Once I’d gotten the event and parsed it and stashed the data in an object, I needed to be able to do something with it, and the easiest way to do that was set up another callback mechanism. That looked something like this:
client = build_sse_client(server, shortcode)
run(client, send_embed_with_image)
The send_embed_with_image
callback puts together a Discord embed (a fancy message) and posts it to our Discord via a webhook, so I don’t have to write any async code. The SSE client updates every fifteen seconds or so, but I don’t want to just spam the channel with the updates; I want to compare the new update to the last one, and not post if the track hasn’t changed.
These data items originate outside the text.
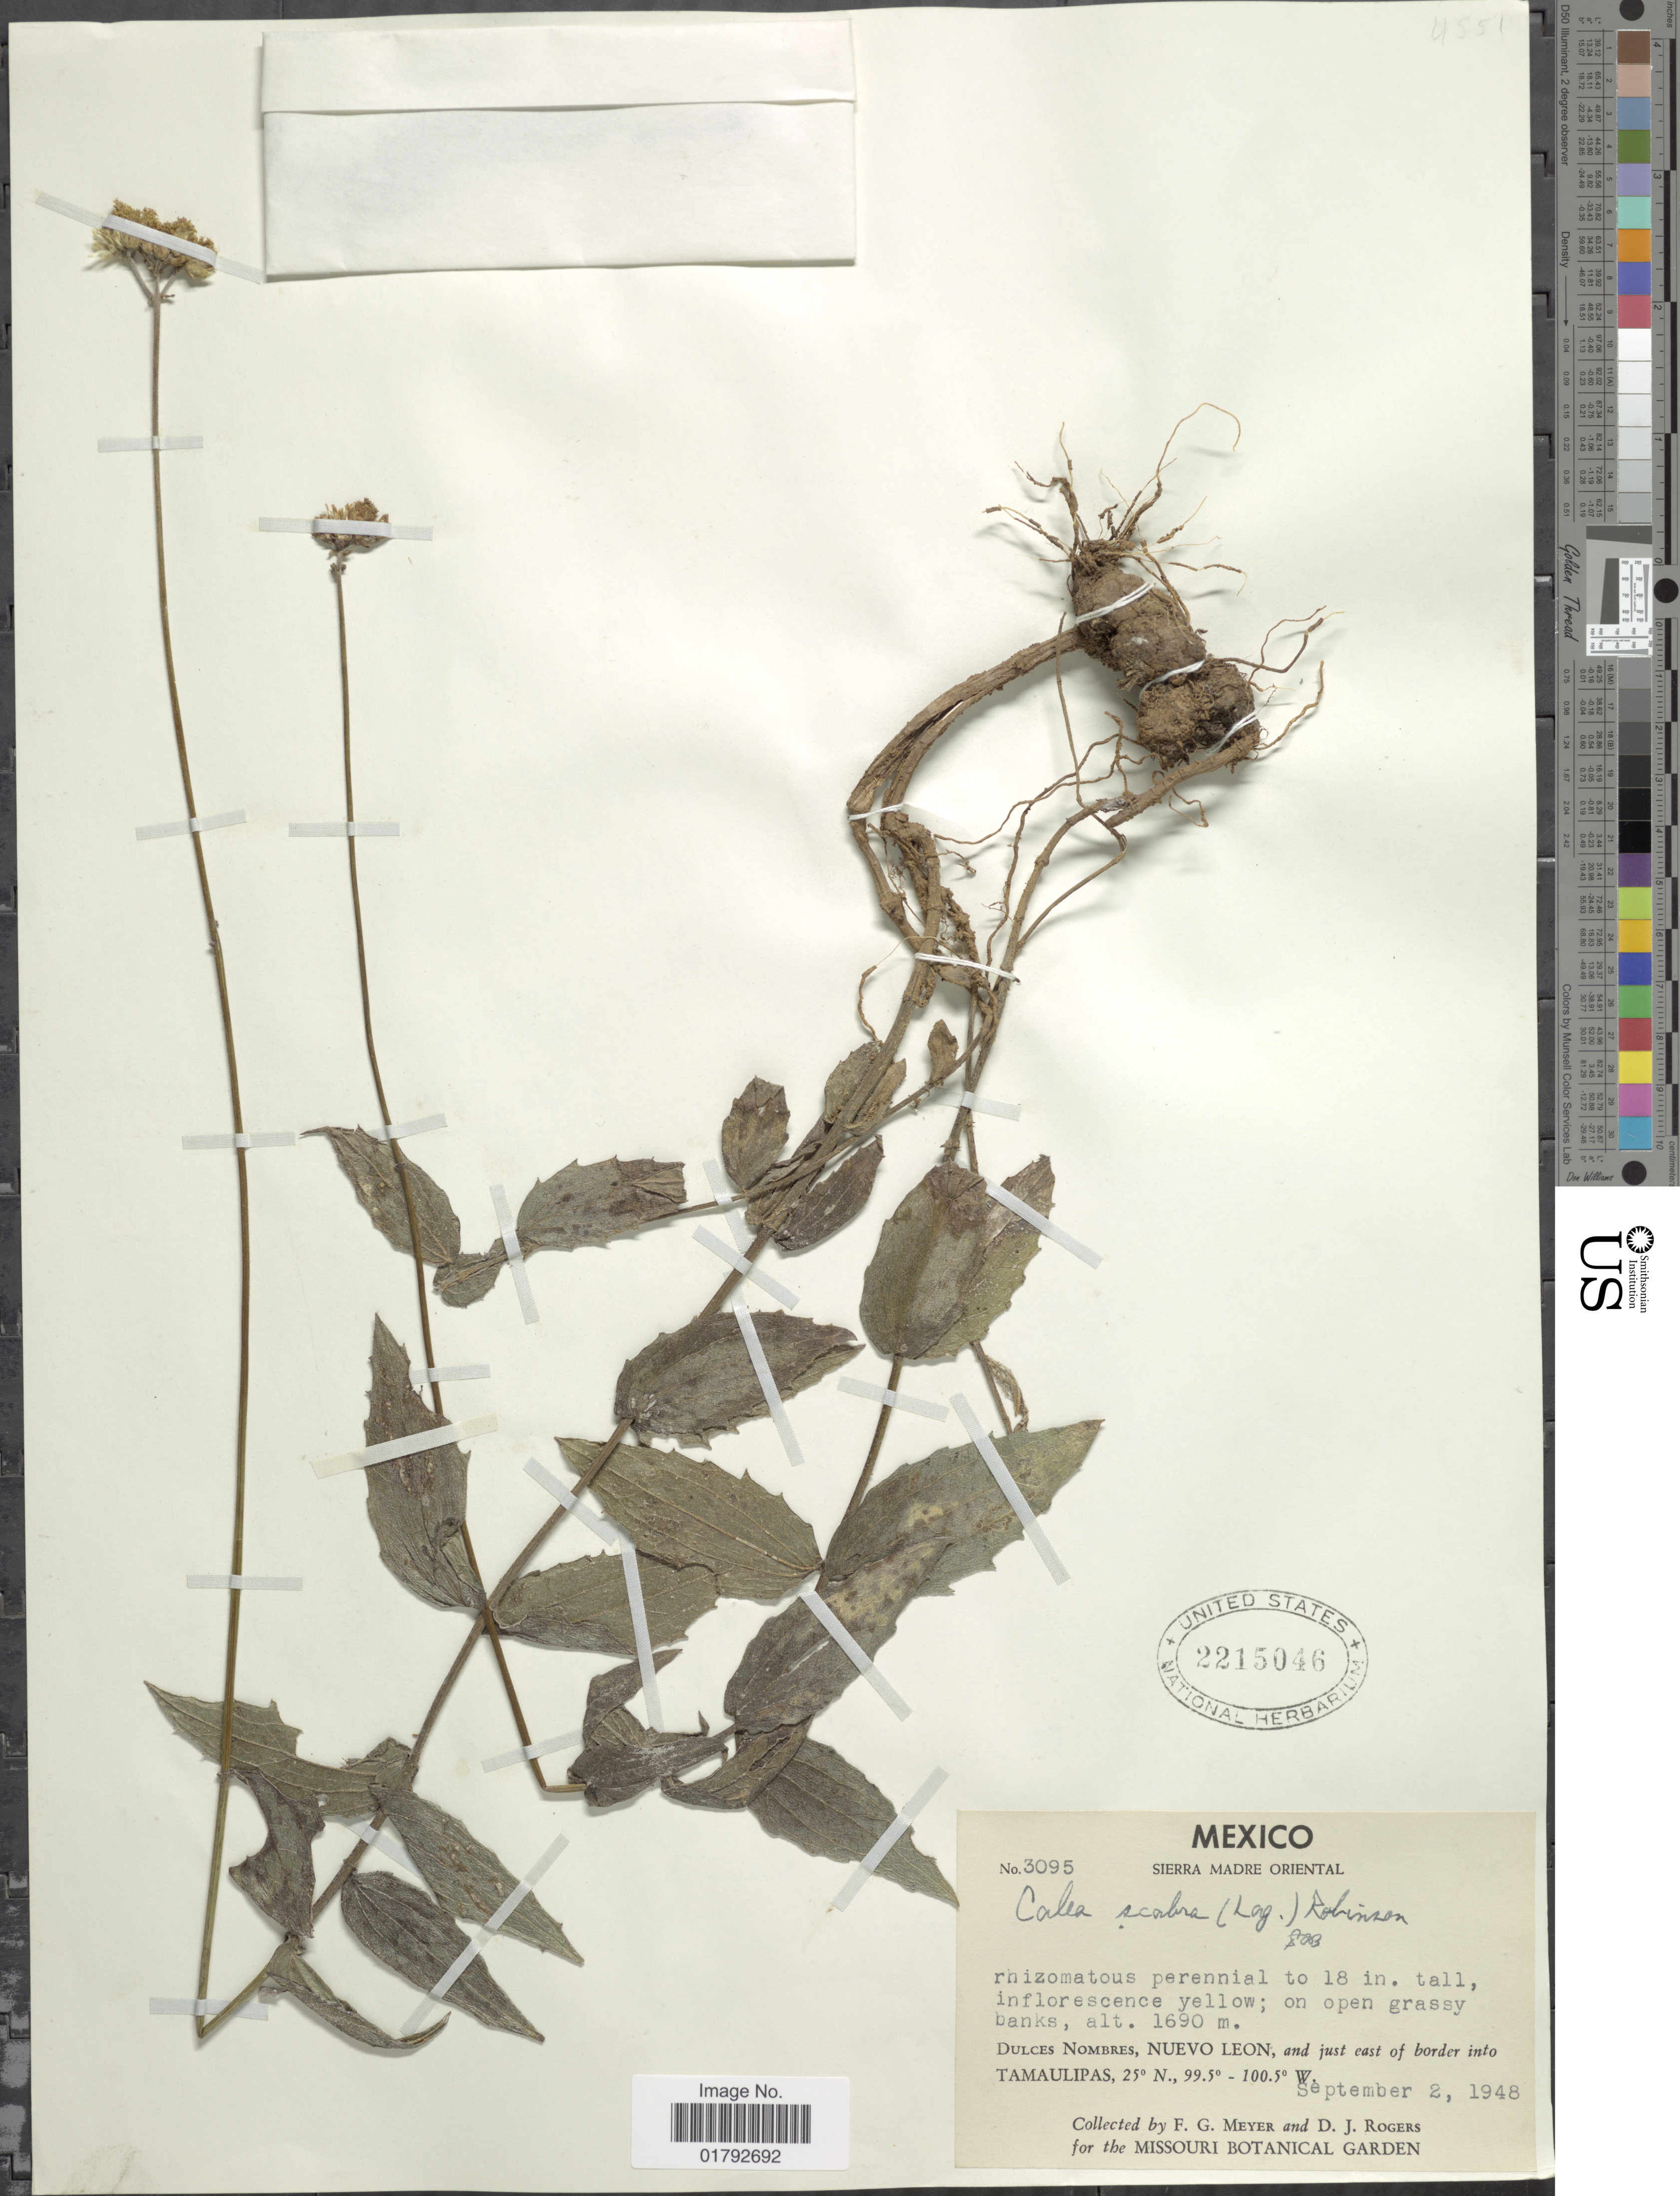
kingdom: Plantae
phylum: Tracheophyta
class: Magnoliopsida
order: Asterales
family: Asteraceae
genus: Alloispermum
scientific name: Alloispermum scabrum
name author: (Lag.) H. Rob.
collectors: F. G. Meyer & D. J. Rogers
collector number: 3095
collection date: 1948-09-02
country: Mexico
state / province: Nuevo León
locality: Dulces Nombres, Nuevo Leon, and just east of border into Tamaulipas.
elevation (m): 1690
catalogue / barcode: US 2215046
I added a method to the metadata object to compare two objects:
def __eq__(self, other) -> bool:
if not isinstance(other, NowPlayingResponse):
return False
if other is None:
return False
return (self.dj == other.dj and
self.artist == other.artist and
self.track == other.track and
self.album == other.album)
…but I ran into a difficulty trying to store the old object: the async callback from my sseclient
callback couldn’t see the variables in the main script. I knew I’d need a closure to put them in the function’s scope, and I was able to write that fairly easily after a little poking about, but even with them there, the inner function I was returning still couldn’t see the closed-over variables.
The fix was something I’d never heard of before in Python: nonlocal
.
def wrapper(startup, last_response):
def sender(response: NowPlayingResponse):
nonlocal startup, last_response
if response == last_response:
return
# Prepare the embed data
local_tz = get_localzone()
start = response.start.replace(tzinfo=local_tz)
embed_data = {
"title": f"{response.track}",
"description": f"from _{response.album}_ by {response.artist} ({response.duration})",
"timestamp": start,
"thumbnail_url": response.artURL,
}
# Send to webhook
send_webhook(embed_data)
startup = False
last_response = response
return sender
Normally, all I’d need to do would be have startup
and last_response
in the outer function’s argument list to have them visible to the inner function’s namespace, but I didn’t want them to just be visible: I wanted them to be mutable. Adding the nonlocal
declaration of those variables does that. (If you want to learn more about nonlocal
, this is a good tutorial.)
The Discord monitor main code now looks like this:
startup = True
last_response = None
# Build the SSE client
client = build_sse_client(server, shortcode)
# Create the sender function and start listening
send_embed_with_image = wrapper(startup, last_response)
run(client, send_embed_with_image)
Now send_embed_with_image
will successfully be able to check for changes and only send a new embed when there is one.
One last notable thing here: Discord sets the timestamp of the embed relative to the timezone of the Discord user. If a timezone is supplied, then Discord does the necessary computations to figure out what the local time is for the supplied timestamp. If no zone info is there, then it assumes UTC, which can lead to funny-looking timesstamps. This code finds the timezone where the monitor code is running, and sets the timestamp to that.
from tzlocal import get_localzone
local_tz = get_localzone()
start = response.start.replace(tzinfo=local_tz)
And now we get nice-looking now-playing info in Discord:
Building on this
Now that we have a working Python monitor, we can now come up with a better solution to (close to) real-time updates for the iOS app.
Instead of running the monitor itself, the app will register with the Python monitor for silent push updates. This lets us offload the CPU (and battery) intensive operations to the Python code, and only do something when the notification is pushed to the app.